During a session Feb. 24 at the Cardiology 2012 conference sponsored by the Children’s Hospital of Philadelphia (CHOP) in Orlando, Fla., panel members discussed just that.
“We recognize the fact that there are more and more adults living with CHD,” Yuli Y. Kim, MD, director of the adult CHD center at Penn Heart and Vascular Center in Philadelphia, told Cardiovascular Business during an interview. “More of these babies are surviving until adulthood and we have recognized that more of them are being taken care of in the pediatric setting.”
But, are these adult patients being adequately cared for safely and effectively in these pediatric settings? “It has created a lot of friction in the field because pediatric hospitals are oftentimes not designed to take care of these adult patients,” she said.
Today, more and more adults are living with childhood diseases such as CHD, and many adult hospital settings are also not equipped to care for these extremely complex patients, Kim said. Hospitals that treat this growing population of adults in the pediatric setting face a large knowledge gap.
“We want to obviously ensure that we are administering care that is safe, effective, consistent and most up to date for these patients,” Kim added. “We want to be patient-centered but there are many challenges involved with caring for these adult patients who have pediatric diseases in pediatric hospitals.”
To add to that, many of these patients also have comorbidities such as diabetes, renal failure or stroke, she said. “These combinations bring up the issue of safety.

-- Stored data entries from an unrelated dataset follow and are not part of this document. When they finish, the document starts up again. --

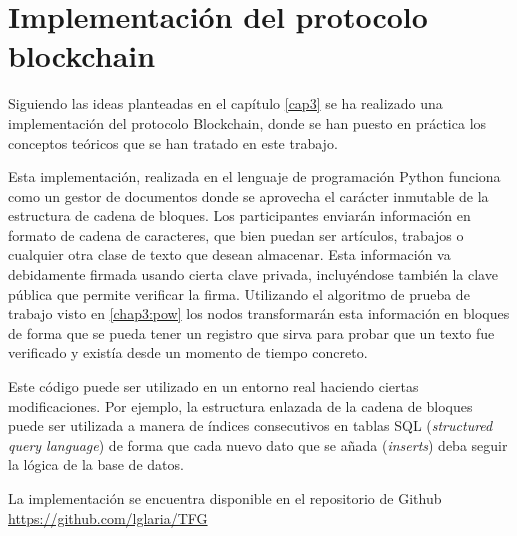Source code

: \cleardoublepage

\chapter{Implementación del protocolo blockchain}\label{implementacion}
Siguiendo las ideas planteadas en el capítulo \ref{cap3} se ha realizado una implementación del protocolo Blockchain, donde se han puesto en práctica los conceptos teóricos que se han tratado en este trabajo. 


Esta implementación, realizada en el lenguaje de programación Python funciona como un gestor de documentos donde se aprovecha el carácter inmutable de la estructura de cadena de bloques. Los participantes enviarán información en formato de cadena de caracteres, que bien puedan ser artículos, trabajos o cualquier otra clase de texto que desean almacenar. Esta información va debidamente firmada usando cierta clave privada, incluyéndose también la clave pública que permite verificar la firma. Utilizando el algoritmo de prueba de trabajo visto en \ref{chap3:pow} los nodos transformarán esta información en bloques de forma que se pueda tener un registro que sirva para probar que un texto fue verificado y existía desde un momento de tiempo concreto.

Este código puede ser utilizado en un entorno real haciendo ciertas modificaciones. Por ejemplo, la estructura enlazada de la cadena de bloques puede ser utilizada a manera de índices consecutivos en tablas SQL (\textit{structured query language}) de forma que cada nuevo dato que se añada (\textit{inserts}) deba seguir la lógica de la base de datos.



La implementación se encuentra disponible en el repositorio de Github \url{https://github.com/lglaria/TFG}

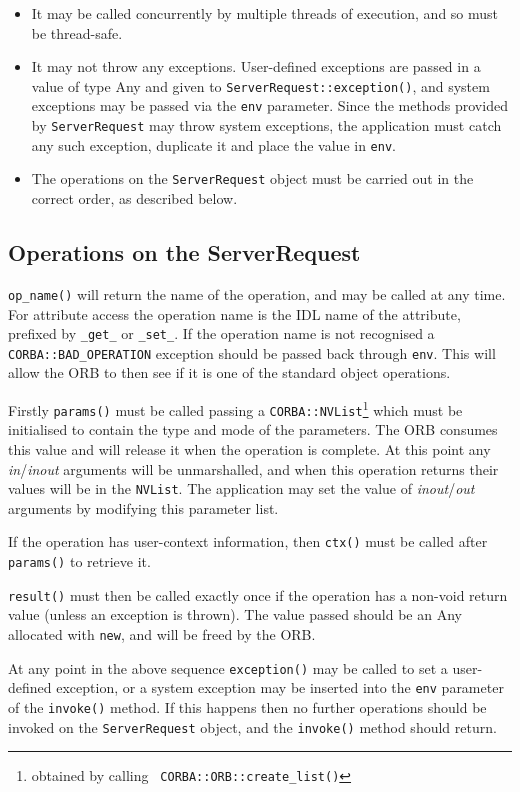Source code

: \documentclass[11pt,twoside,onecolumn]{book}
\begin{document}
\begin{itemize}
\item It may be called concurrently by multiple threads of execution, and
so must be thread-safe.
\item It may not throw any exceptions. User-defined exceptions are passed
in a value of type Any and given to
{\tt ServerRequest::exception()}, and system exceptions may be
passed via the {\tt env} parameter. Since the methods provided by
{\tt ServerRequest} may throw system exceptions, the application must catch
any such exception, duplicate it and place the value in {\tt env}.
\item The operations on the {\tt ServerRequest} object must be carried out
in the correct order, as described below.
\end{itemize}


\subsection{Operations on the ServerRequest}

{\tt op\_name()} will return the name of the operation, and may be called at
any time. For attribute access the operation name is the IDL name of the
attribute, prefixed by {\tt \_get\_} or {\tt \_set\_}. If the operation name
is not recognised a {\tt CORBA::BAD\_OPERATION} exception should be passed
back through {\tt env}. This will allow the ORB to then see if it is one of
the standard object operations.

Firstly {\tt params()} must be called passing a
{\tt CORBA::NVList}\footnote{obtained by calling {\tt
CORBA::ORB::create\_list()}}
which must be initialised to contain the type and mode of the parameters.
The ORB consumes this
value and will release it when the operation is complete. At this point any
\emph{in}/\emph{inout} arguments will be unmarshalled, and when this operation
returns their values will be in the {\tt NVList}. The application may set
the value of \emph{inout}/\emph{out} arguments by modifying this
parameter list.

If the operation has user-context information, then {\tt ctx()} must be
called after {\tt params()} to retrieve it.

{\tt result()} must then be called exactly once if the operation has a non-void
return value (unless an exception is thrown). The value passed should be
an Any allocated with {\tt new}, and will be freed by the ORB.

At any point in the above sequence {\tt exception()} may be called to set
a user-defined exception, or a system exception may be inserted into
the {\tt env} parameter of the {\tt invoke()} method. If this happens then no
further operations should be invoked on the {\tt ServerRequest} object, and
the {\tt invoke()} method should return.
\end{document}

How will we address these comorbidities in this adult patient population, cared for in the pediatric setting?”
While she said that no panel members offered a direct solution, there may be a few viable care models. One would be transitioning these adult patients to adult hospitals after a certain age (21, for example). While she said that many pediatric hospitals may feel comfortable caring for patients until a certain age, there are no stringent accreditation standards for these centers.
“Every pediatric hospital will have to think about what their mission is when it comes to caring for these adult patients,” Kim advised. This will include providing the right resources and equipment, having trained personnel and executing proper resource utilization.
Kim added that this will be a big investment for pediatric hospitals because they will need to hire internal medicine physicians, etc., to care for a usually very small patient population.
Another issue is ensuring that physicians are both comfortable and qualified to care for this adult subset, she said. “Just because you are qualified doesn't mean you are comfortable or competent with this patient population."
Additionally, Kim added that most hospitals must discuss how appropriate it is to have a 45-year-old CHD patient being treated next to a toddler. “How will the patient feel about this?” she asked. “We must identify a model where a patient-driven organization sets the standards of who should care for these patients and how quality outcomes are measured."
Lastly, she added that there is a “very real” financial component to deciding where to treat these patients and how. For either pediatric hospitals or adult hospitals, this patient population requires intensive resource use. One model that could help resolve these issues is ensuring that free-standing pediatric hospitals are in close proximity to an adult hospital; however, that will cost money, she said.
“Free-standing pediatric hospitals cannot just take care of these adult patients, you need to have some sort of access and communication from close-by adult hospitals to properly care for this patient subset,” Kim added.
But while Kim said that the financial components of these joint ventures are “very real,” she offered that they should not be the driving force to delivering quality care. “There will be adults being treated in pediatric hospitals and we will need to address that,” Kim summed.